Lines in the listing below may contain the string "than". Say how many do, giving only the number.

-- Recorded information follows --

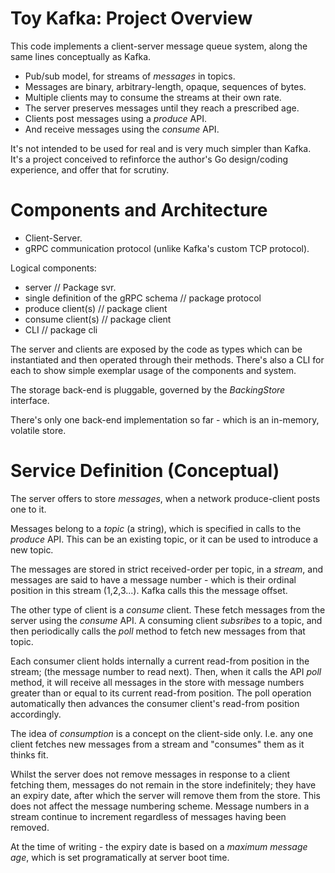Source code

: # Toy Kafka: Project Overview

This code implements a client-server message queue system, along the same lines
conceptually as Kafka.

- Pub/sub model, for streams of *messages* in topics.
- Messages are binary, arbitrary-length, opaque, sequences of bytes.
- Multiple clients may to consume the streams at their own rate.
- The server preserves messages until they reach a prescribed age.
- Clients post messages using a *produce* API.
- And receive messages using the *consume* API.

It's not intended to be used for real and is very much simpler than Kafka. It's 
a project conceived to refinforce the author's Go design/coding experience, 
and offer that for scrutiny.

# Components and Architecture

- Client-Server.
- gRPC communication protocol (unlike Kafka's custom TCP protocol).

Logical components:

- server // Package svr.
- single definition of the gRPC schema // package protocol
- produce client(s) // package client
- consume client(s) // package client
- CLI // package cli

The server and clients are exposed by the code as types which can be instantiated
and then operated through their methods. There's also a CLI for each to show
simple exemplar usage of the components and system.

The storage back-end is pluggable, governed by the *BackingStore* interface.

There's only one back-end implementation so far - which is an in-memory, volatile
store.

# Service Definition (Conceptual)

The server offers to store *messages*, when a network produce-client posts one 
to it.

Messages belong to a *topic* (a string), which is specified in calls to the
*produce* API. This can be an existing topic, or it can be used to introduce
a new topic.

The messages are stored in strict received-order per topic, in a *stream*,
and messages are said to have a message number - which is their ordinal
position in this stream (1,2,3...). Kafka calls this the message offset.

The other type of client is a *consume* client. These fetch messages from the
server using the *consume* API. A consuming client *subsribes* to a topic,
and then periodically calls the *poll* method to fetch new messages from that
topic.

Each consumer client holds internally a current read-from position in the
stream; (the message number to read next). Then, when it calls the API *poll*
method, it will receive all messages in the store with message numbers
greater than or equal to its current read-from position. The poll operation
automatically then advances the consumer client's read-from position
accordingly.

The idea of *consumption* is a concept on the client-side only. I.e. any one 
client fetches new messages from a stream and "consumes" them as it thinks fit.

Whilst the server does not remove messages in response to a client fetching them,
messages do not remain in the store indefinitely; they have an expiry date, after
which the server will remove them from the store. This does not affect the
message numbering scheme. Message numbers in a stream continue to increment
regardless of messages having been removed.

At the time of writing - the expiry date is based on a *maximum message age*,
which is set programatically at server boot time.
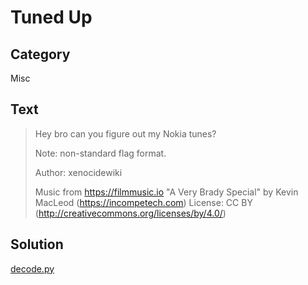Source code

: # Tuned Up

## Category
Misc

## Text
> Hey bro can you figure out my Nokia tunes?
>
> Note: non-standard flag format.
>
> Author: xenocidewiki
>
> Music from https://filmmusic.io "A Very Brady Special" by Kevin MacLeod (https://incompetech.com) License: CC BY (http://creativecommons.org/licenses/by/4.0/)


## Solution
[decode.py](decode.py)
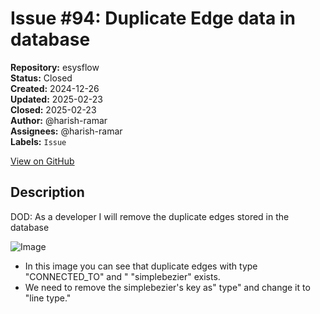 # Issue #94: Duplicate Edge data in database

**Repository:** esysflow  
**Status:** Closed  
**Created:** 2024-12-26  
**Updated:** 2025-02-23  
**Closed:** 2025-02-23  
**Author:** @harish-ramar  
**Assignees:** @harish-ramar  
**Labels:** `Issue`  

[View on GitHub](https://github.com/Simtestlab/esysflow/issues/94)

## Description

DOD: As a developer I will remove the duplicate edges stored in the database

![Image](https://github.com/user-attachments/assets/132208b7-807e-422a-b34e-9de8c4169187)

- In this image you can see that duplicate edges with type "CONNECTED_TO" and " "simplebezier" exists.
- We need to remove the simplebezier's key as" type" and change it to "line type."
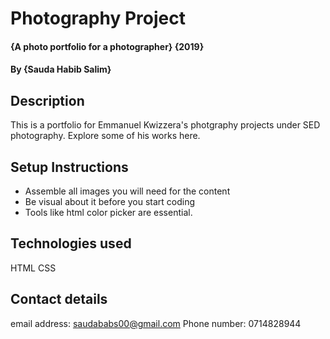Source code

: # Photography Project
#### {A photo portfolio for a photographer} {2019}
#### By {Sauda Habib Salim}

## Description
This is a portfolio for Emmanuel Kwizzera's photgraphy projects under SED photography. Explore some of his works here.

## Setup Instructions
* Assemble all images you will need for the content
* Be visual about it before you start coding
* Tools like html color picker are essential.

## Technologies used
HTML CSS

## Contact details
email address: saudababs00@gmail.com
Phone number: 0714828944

-- Recorded information concluded --

* Expected answer:
2